Penurunan populasi orang utan Sumatra rata-rata mencapai 1,8 persen per tahun.

Uga Andriansyah
Oleh Uga Andriansyah - Reporter
Populasi Orang Utan Sumatra Turun 19,5 Persen dalam 12 Tahun, ini Penyebabnya
Orang Utan Sumatra.

Populasi orang utan Sumatra (Pongo abelii) mengalami penurunan sekitar 19,5 persen dibandingkan hasil survei 2011. Temuan tersebut berdasarkan survei populasi orang utan Sumatra dan orang utan Tapanuli (Pongo tapanuliensis) yang dilakukan pada 2021–2023.

Hasil survei itu telah dipublikasikan dalam jurnal internasional Global Ecology and Conservation (GECCO) volume 69 (2026) e04302. Kajian tersebut melibatkan peneliti, akademisi, mitra konservasi, dan pemerintah.

Yayasan Ekosistem Lestari (YEL) menyebut penurunan populasi orang utan Sumatra rata-rata mencapai 1,8 persen per tahun. Struktur hutan dan kepadatan penduduk menjadi faktor yang paling berpengaruh terhadap kepadatan populasi orang utan.

Selain itu, kehilangan tutupan hutan disebut menjelaskan sebagian besar perubahan populasi di berbagai bentang alam. Namun, survei juga menemukan sejumlah metapopulasi mengalami penurunan lebih besar daripada yang diperkirakan hanya akibat kehilangan habitat.

Kepala Divisi Konservasi In Situ YEL, Julius Paolo Siregar mengatakan, hasil survei tidak sekadar menunjukkan jumlah orang utan yang masih bertahan di alam.

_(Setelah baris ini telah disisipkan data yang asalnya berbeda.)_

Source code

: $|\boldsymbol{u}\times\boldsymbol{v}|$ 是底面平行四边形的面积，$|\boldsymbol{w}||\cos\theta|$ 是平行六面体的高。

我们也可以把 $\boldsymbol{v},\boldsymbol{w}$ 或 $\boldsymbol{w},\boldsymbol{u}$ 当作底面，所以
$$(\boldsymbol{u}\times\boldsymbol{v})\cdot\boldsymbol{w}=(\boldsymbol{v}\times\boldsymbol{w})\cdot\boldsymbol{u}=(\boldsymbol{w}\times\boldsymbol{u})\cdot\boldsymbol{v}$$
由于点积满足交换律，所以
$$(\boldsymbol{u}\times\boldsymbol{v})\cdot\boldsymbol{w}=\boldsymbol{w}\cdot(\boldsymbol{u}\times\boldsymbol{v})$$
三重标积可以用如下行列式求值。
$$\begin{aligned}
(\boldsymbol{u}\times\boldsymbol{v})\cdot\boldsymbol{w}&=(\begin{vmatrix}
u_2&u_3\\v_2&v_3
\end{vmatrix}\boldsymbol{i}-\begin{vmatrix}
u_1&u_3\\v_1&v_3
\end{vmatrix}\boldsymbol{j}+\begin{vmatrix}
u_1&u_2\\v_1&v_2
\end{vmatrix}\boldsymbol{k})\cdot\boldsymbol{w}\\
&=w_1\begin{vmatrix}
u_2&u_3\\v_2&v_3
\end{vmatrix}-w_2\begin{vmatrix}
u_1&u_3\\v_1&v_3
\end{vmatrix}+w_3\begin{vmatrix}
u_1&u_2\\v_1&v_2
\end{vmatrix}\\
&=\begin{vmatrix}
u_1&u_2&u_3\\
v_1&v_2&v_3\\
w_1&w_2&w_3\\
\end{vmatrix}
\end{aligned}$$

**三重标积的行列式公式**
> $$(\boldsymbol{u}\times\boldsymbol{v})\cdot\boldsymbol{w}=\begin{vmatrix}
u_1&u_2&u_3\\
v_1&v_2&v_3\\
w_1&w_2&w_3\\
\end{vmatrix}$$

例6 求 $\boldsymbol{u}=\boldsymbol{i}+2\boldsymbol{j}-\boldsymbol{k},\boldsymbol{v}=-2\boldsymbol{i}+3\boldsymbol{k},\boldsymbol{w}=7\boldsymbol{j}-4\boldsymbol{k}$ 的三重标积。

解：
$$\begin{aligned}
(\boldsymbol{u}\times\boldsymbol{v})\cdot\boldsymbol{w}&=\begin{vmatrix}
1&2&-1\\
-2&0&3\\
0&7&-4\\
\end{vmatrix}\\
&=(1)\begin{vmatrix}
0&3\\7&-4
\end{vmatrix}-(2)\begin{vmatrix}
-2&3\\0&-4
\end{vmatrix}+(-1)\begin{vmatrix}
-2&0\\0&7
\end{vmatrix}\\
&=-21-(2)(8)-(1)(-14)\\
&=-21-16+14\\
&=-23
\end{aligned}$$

Namun, juga membantu mengidentifikasi faktor yang memengaruhi perubahan populasi.

“Survei populasi tidak hanya memberi tahu kita berapa jumlah orang utan yang masih bertahan di alam. Yang jauh lebih penting, hasil ini membantu kita memahami kondisi populasi, mengidentifikasi faktor-faktor yang memengaruhi perubahannya, dan memastikan bahwa kebijakan maupun program konservasi disusun berdasarkan bukti ilmiah,” ujar Julius, Sabtu (8/8).

Menurut Julius, temuan tersebut menunjukkan perlindungan habitat harus tetap menjadi fondasi utama konservasi orang utan. Namun, upaya tersebut perlu diperkuat dengan pengelolaan kawasan, pencegahan ancaman terhadap satwa liar, pemantauan populasi, restorasi ekosistem, serta mitigasi konflik antara manusia dan orang utan.

“Pelibatan masyarakat yang tinggal di sekitar kawasan hutan dan penguatan kolaborasi antarpemangku kepentingan juga dinilai penting untuk menjaga keberlangsungan populasi orang utan di habitat alaminya,” tuturnya

 

Perluas Habitat Orangutan

Sementara itu, Balai Besar Konservasi Sumber Daya Alam (BBKSDA) Sumatra Utara mengusulkan sekitar 160 ribu hektare kawasan di empat kabupaten menjadi area konservasi tambahan ke pemerintah pusat. Hal itu untuk memperkuat perlindungan keanekaragaman hayati, termasuk habitat orang utan.

Kepala Bagian Tata Usaha BBKSDA Sumut, Andar Abdi Saragih mengatakan, kawasan yang diusulkan tersebut berada di Kabupaten Pakpak Bharat, Tapanuli Utara, Tapanuli Tengah, dan Tapanuli Selatan.

“Kami sedang mengusulkan area konservasi berupa area tambahan untuk mendukung kawasan yang belum konservasi menjadi konservasi supaya area itu bisa lebih aman untuk habitat keanekaragaman hayati yang ada di dalamnya,” ucap Andar.

Menurutnya, kawasan tersebut memiliki habitat berbagai jenis keanekaragaman hayati, salah satunya orang utan. Karena itu, penambahan status konservasi diharapkan dapat memberikan perlindungan yang lebih baik terhadap ekosistem dan satwa yang berada di dalam kawasan tersebut.

“Jadi ada empat kabupaten, yakni Pakpak Bharat, Tapanuli Utara, Tapanuli Tengah, dan Tapanuli Selatan. Kami masih mengusulkan sekitar 160 ribu hektare di situ merupakan habitat orang utan,” tutup Andar.